#### EXCERTO DA FONTE
Acórdãos STA

Acórdão do Supremo Tribunal Administrativo
Processo:01284/13.0BELRS 01266/17
Data do Acordão:02/06/2019
Tribunal:2 SECÇÃO
Relator:ARAGÃO SEIA
Sumário:
Nº Convencional:JSTA000P24180
Nº do Documento:SA22019020601284/13
Data de Entrada:11/15/2017
Recorrente:AUTORIDADE TRIBUTÁRIA E ADUANEIRA
Recorrido 1:A............, SA
Votação:UNANIMIDADE
Aditamento:
Texto Integral: Acordam os Juízes da Secção de Contencioso Tributário do Supremo Tribunal Administrativo:


A…………, SA., veio reclamar para a conferência do despacho do relator datado de 27.06.2018, que recusou julgar extinta a instância por a recorrente não ter requerido a remessa dos autos ao TCA-Sul nos termos do disposto no artigo 18º, n.º 2 do CPPT.

#### REGISTOS FORNECIDOS
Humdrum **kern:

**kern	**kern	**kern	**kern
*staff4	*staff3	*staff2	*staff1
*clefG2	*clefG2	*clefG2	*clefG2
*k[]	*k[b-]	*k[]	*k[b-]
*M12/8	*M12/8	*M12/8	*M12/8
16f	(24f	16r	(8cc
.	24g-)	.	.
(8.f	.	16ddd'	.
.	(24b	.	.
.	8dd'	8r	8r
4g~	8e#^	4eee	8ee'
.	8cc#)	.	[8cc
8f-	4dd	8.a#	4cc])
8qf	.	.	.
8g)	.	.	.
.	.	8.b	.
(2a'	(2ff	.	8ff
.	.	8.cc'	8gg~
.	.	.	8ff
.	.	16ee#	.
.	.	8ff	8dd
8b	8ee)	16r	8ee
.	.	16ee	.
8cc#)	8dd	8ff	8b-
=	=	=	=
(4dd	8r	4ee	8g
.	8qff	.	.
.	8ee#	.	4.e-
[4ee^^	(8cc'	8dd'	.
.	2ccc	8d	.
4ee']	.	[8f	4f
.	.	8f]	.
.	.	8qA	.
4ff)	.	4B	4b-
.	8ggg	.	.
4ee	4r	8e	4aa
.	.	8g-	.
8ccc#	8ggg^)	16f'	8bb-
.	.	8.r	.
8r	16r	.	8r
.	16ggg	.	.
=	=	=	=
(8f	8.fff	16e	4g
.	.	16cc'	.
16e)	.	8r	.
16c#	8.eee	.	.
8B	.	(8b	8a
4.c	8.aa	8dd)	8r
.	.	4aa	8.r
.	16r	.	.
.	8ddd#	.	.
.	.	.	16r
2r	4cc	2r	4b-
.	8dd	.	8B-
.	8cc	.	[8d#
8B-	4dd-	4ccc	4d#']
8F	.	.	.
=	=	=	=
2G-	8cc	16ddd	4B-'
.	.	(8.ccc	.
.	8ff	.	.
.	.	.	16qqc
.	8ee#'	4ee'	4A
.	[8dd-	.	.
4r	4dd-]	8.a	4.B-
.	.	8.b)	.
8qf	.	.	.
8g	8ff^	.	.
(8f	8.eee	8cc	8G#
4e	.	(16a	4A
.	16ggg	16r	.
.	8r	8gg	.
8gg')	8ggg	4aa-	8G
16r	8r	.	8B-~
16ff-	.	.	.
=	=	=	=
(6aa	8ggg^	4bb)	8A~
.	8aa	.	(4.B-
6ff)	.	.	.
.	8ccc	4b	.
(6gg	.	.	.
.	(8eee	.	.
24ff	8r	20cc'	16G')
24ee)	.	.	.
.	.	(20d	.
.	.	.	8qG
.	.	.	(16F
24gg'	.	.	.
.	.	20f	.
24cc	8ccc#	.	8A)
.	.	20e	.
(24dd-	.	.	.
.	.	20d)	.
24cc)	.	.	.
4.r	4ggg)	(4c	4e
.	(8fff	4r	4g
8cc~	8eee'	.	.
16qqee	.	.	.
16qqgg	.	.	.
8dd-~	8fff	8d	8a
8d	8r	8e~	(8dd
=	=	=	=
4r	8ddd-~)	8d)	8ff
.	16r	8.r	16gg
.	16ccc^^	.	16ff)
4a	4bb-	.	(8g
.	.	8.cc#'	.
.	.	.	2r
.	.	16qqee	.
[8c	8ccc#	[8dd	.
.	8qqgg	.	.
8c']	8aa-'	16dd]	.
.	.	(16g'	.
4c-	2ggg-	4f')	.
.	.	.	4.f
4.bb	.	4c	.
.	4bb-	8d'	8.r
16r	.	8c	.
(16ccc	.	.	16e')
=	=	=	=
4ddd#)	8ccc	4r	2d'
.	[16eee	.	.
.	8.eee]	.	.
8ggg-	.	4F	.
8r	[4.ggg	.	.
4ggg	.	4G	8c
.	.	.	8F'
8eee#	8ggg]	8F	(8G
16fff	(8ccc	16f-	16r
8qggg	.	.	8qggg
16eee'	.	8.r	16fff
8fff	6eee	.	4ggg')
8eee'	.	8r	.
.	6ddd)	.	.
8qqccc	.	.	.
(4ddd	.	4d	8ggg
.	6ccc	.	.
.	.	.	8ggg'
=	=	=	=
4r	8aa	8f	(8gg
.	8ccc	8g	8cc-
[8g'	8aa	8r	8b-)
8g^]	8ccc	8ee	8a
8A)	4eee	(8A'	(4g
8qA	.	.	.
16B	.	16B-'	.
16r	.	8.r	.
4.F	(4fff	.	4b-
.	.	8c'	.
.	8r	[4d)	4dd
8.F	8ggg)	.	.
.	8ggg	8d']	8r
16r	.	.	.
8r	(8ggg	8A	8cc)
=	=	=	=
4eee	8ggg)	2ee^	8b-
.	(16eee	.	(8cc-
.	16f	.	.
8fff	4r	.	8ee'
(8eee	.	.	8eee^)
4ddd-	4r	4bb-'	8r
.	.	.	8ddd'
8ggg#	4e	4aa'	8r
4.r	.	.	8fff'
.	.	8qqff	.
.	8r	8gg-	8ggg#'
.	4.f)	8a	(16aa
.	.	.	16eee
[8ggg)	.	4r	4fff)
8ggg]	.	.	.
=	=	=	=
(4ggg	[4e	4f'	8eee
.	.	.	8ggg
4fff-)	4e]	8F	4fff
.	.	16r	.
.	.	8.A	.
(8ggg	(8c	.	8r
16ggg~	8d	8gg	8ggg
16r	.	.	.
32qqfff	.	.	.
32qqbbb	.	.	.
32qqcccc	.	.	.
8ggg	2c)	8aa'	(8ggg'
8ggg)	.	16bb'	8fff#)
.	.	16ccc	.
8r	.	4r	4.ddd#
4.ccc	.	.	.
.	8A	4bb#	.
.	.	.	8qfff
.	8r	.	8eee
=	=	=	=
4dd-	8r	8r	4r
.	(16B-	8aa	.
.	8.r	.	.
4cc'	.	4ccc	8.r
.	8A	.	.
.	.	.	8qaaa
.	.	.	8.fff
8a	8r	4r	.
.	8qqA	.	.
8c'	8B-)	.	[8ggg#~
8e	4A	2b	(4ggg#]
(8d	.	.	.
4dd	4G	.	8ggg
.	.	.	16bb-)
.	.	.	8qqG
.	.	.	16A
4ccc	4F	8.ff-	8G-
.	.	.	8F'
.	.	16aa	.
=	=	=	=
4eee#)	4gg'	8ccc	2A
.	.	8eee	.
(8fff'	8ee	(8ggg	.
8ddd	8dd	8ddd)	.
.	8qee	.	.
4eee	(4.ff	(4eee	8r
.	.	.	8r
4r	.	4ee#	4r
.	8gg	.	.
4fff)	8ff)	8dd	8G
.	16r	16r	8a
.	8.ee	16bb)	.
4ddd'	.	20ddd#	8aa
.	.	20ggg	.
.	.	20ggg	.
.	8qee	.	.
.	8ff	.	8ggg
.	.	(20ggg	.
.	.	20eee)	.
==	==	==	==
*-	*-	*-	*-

#### EXERCÍCIO PROPOSTO A
Segundo o acórdão do Supremo Tribunal Administrativo, quem foi o relator do processo?
#### EXERCÍCIO PROPOSTO B
Prossiga o acórdão do Supremo Tribunal Administrativo a partir da última frase apresentada.
Os registos não são precisos para resolver o que se pede.

#### RESULTADO DA TAREFA A
Aragão Seia.

#### RESULTADO DA TAREFA B
Conclui pedindo:
- o despacho do relator de fls. 283 e 284 seja anulado por violação do princípio do contraditório consubstanciado na não notificação à Recorrida do conteúdo do requerimento apresentado pela recorrente AT, e que terá antecedido o despacho sob resposta;
- caso assim não se entenda, subsidiariamente, requer-se a anulação do despacho notificado, com a consequente declaração de extinção da instância, e demais consequências legais, atendendo que a remessa oficiosa pelo STA dos presentes autos para o TCA Sul constitui uma ilegalidade flagrante, e face à caducidade do direito da recorrente AT requerer a remessa do processo ao TCA Sul, direito esse cujo exercício apenas a si competia;
- a admitir-se que o Despacho de 10/04/2018 era de interpretação equívoca, o que se admite por hipótese e dever de patrocínio, deveria ter sido objecto de rectificação pelo Douto Tribunal, nos termos e para os efeitos do artigo 614º, n.º 3 do CPC, por o Douto tribunal ter deixado plasmado em tal decisão mais do que queria e do que legalmente poderia dizer (excesso de pronúncia, porquanto não cabia ao Douto Tribunal pronunciar-se sobre a remessa do processo ao Tribunal Competente), sem prejuízo da declaração de extinção da instância, nos termos já peticionados.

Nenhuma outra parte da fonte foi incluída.